The supreme excellence is to prevent the arms race without fighting it — but this requires each side to believe the other can win.
Lee Kuan Yew understands the structure correctly. This is strategic competition, not cooperation. In the Warring States period, no single institution could have prevented the military competition between Qin and the other states. But the competition could be managed through intelligence, positioning, and the careful management of perceptions. The same principles apply to AI.
The danger is not that one side will achieve decisive AI advantage — the danger is that one side will believe the other is about to achieve decisive advantage and will act precipitously. In 512 BC I advised King Helu that the greatest victories come from battles the enemy chooses not to fight. Today's AI governance must focus on strategic signaling: ensuring that each major power understands the others' capabilities and intentions clearly enough to avoid miscalculation.

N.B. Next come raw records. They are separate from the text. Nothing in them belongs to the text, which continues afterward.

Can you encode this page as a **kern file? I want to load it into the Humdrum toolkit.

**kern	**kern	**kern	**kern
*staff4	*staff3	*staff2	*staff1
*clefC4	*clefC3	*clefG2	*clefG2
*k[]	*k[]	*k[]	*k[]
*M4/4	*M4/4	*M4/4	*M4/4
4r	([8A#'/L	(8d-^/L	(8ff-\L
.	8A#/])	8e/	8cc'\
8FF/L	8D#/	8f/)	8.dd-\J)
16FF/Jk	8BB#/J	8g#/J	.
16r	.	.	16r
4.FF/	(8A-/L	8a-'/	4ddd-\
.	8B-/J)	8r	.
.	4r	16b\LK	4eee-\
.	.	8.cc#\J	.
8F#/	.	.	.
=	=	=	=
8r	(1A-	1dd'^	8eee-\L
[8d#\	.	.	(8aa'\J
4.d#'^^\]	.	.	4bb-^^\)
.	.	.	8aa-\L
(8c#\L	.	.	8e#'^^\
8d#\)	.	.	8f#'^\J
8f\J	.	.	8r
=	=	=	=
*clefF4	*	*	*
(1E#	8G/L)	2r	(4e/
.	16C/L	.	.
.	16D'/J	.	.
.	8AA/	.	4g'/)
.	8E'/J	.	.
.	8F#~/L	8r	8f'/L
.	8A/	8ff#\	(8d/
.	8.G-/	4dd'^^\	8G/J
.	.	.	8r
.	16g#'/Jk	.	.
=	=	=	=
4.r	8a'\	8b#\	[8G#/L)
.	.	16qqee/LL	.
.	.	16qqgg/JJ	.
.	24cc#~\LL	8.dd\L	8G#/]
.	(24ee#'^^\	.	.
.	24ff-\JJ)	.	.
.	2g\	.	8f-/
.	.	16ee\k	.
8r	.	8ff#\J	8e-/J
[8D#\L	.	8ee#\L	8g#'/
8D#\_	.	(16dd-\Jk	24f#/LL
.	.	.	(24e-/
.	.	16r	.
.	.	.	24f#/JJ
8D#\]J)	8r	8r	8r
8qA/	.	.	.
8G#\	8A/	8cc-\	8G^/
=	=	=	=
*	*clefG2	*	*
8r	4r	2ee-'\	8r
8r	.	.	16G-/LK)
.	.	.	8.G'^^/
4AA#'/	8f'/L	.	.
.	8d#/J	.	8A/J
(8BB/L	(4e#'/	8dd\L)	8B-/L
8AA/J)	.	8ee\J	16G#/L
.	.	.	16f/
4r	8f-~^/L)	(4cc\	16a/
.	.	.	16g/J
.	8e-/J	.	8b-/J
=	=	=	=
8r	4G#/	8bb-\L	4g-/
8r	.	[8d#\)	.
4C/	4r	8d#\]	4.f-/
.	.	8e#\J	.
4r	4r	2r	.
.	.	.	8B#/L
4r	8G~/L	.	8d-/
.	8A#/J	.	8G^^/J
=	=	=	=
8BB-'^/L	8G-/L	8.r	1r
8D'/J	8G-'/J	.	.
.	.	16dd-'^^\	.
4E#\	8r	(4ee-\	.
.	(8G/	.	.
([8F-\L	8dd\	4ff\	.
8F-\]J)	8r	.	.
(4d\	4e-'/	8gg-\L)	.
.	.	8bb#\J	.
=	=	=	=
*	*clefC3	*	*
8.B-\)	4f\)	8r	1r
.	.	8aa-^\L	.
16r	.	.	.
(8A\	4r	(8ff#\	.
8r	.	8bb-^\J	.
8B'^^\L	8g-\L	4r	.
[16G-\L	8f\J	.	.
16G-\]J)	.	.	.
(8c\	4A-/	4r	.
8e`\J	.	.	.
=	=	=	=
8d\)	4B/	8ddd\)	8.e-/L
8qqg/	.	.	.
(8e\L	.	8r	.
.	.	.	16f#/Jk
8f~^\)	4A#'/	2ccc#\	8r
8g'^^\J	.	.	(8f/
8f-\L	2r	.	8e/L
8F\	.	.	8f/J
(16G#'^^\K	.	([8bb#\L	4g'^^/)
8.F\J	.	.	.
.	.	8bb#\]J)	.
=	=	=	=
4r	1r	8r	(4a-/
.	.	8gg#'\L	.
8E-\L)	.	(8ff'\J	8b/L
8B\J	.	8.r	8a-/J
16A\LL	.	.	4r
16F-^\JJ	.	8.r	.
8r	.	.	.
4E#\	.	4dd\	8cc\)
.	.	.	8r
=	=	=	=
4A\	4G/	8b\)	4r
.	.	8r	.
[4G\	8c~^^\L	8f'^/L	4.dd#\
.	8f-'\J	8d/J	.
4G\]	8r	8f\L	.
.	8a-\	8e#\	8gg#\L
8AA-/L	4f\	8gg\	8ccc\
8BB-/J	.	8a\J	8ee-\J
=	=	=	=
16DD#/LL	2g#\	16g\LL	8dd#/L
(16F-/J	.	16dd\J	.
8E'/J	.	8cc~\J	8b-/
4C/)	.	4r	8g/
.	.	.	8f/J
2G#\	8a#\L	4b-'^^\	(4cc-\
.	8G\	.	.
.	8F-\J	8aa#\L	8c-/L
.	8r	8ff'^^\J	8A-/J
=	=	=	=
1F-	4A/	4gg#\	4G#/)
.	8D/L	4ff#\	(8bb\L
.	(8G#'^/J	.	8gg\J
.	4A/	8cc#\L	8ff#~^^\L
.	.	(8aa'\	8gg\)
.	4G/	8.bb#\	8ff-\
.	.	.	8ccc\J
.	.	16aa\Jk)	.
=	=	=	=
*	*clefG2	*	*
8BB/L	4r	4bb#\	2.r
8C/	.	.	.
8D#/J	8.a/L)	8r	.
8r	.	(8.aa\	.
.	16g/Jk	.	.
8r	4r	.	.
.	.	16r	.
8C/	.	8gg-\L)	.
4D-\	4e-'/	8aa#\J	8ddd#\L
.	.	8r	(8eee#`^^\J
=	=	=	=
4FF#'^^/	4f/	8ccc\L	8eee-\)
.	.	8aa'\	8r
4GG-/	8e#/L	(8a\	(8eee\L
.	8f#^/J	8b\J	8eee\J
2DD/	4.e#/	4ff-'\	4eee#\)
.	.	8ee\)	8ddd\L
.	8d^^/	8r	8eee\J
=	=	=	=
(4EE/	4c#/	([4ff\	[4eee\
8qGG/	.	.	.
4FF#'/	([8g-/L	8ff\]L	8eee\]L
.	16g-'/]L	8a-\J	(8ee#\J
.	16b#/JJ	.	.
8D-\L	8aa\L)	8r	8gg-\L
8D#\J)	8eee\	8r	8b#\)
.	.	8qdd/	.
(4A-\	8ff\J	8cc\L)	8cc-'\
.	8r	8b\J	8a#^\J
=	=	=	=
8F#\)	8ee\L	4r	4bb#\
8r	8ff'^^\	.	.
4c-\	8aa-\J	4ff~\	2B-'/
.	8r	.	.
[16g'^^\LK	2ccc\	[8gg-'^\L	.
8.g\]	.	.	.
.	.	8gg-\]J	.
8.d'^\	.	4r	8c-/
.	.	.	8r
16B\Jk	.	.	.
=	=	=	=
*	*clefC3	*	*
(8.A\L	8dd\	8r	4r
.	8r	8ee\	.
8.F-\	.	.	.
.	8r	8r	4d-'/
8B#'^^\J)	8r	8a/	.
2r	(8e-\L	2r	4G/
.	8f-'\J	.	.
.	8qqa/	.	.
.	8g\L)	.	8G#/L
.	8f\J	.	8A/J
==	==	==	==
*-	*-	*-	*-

This requires intelligence-sharing institutions that are separate from development institutions. The United States and China need mechanisms to communicate about AI capabilities and deployment timelines without sharing the technologies themselves. Think of nuclear arms control verification — not cooperation on weapons development, but transparency about what each side is building. The goal is not to prevent AI development but to prevent surprise and miscalculation that could trigger genuine technological warfare.
AI governance is not a single commons problem — it is multiple overlapping commons that require polycentric solutions.

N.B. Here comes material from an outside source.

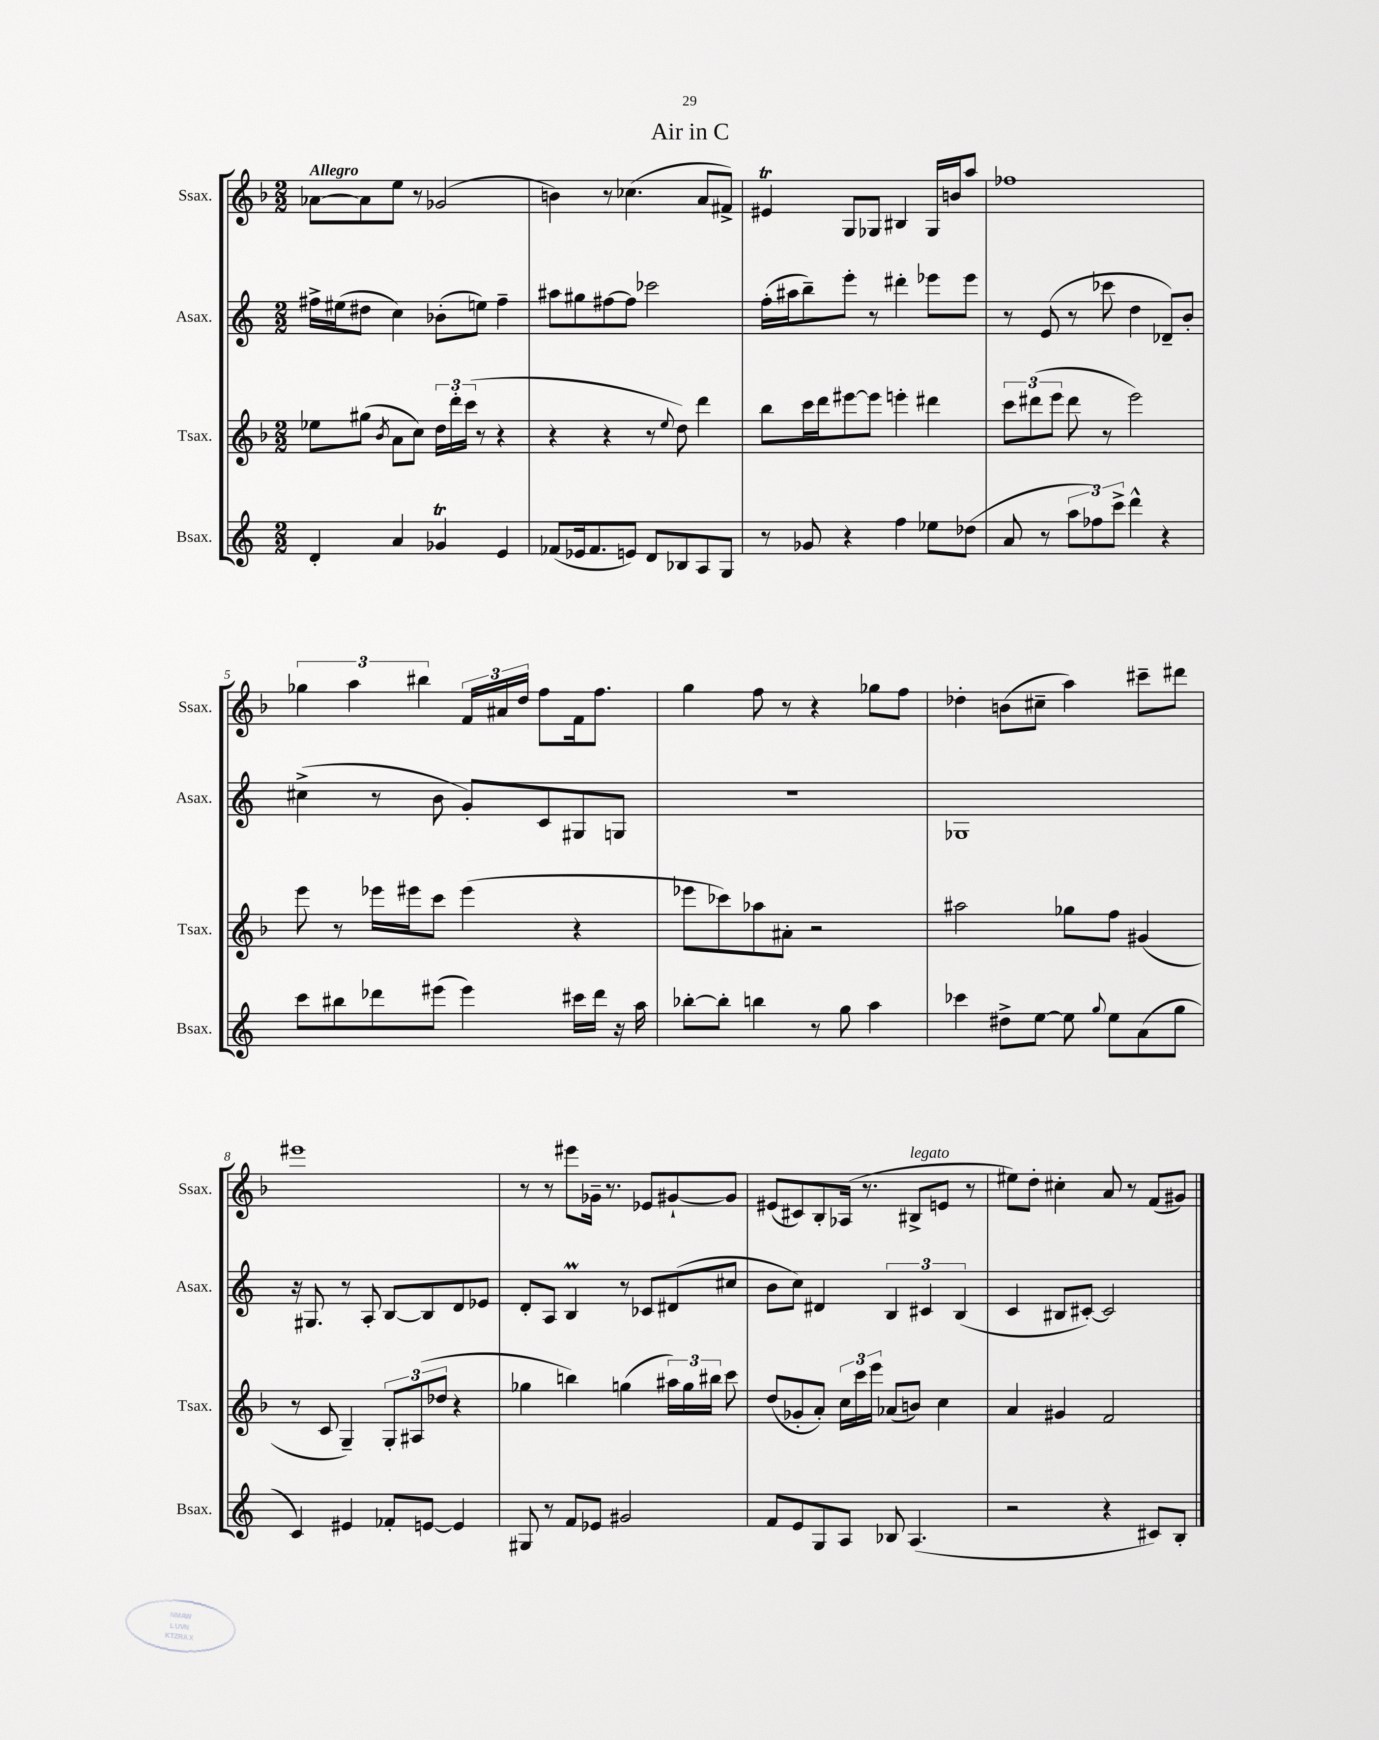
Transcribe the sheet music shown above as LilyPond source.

Sun Tzu frames this as pure competition, but that misses the shared vulnerabilities that make cooperation possible even between competitors. In my research on fisheries, I found that even rival fishing communities cooperated on navigation safety, weather information, and search-and-rescue because the ocean threatened all of them equally. AI creates similar shared risks — system failures, cybersecurity vulnerabilities, and uncontrolled deployment effects that threaten everyone regardless of who develops the technology.
The key insight from forty years of commons research is that successful governance institutions match the scale of the problem. Global AI governance cannot work as a single institution because AI development happens at multiple scales with different stakeholders. But polycentric governance can work: technical safety standards managed by engineering communities; deployment protocols managed by national regulators; research sharing managed by universities; and strategic stability managed by military establishments.
Each governance layer addresses different aspects of the AI commons problem. The communities that share AI safety research have different interests and capabilities than the states that compete over AI deployment. Design institutions that match these different scales and interests, with clear boundaries between them but mechanisms for information flow. This is not about preventing competition — it is about preventing the competition from destroying the shared infrastructure that makes AI development possible for everyone.
Where the council converges: Pure universal institutions cannot manage AI competition between strategic adversaries. Multiple overlapping frameworks work better than single global solutions.
Where it divides: Whether democratic alliances should build standards first and invite others later, or whether universal participation is necessary for legitimacy from the start.
What only the policymaker can resolve: Which risks require cooperation even between competitors, and which advantages are too strategic to share.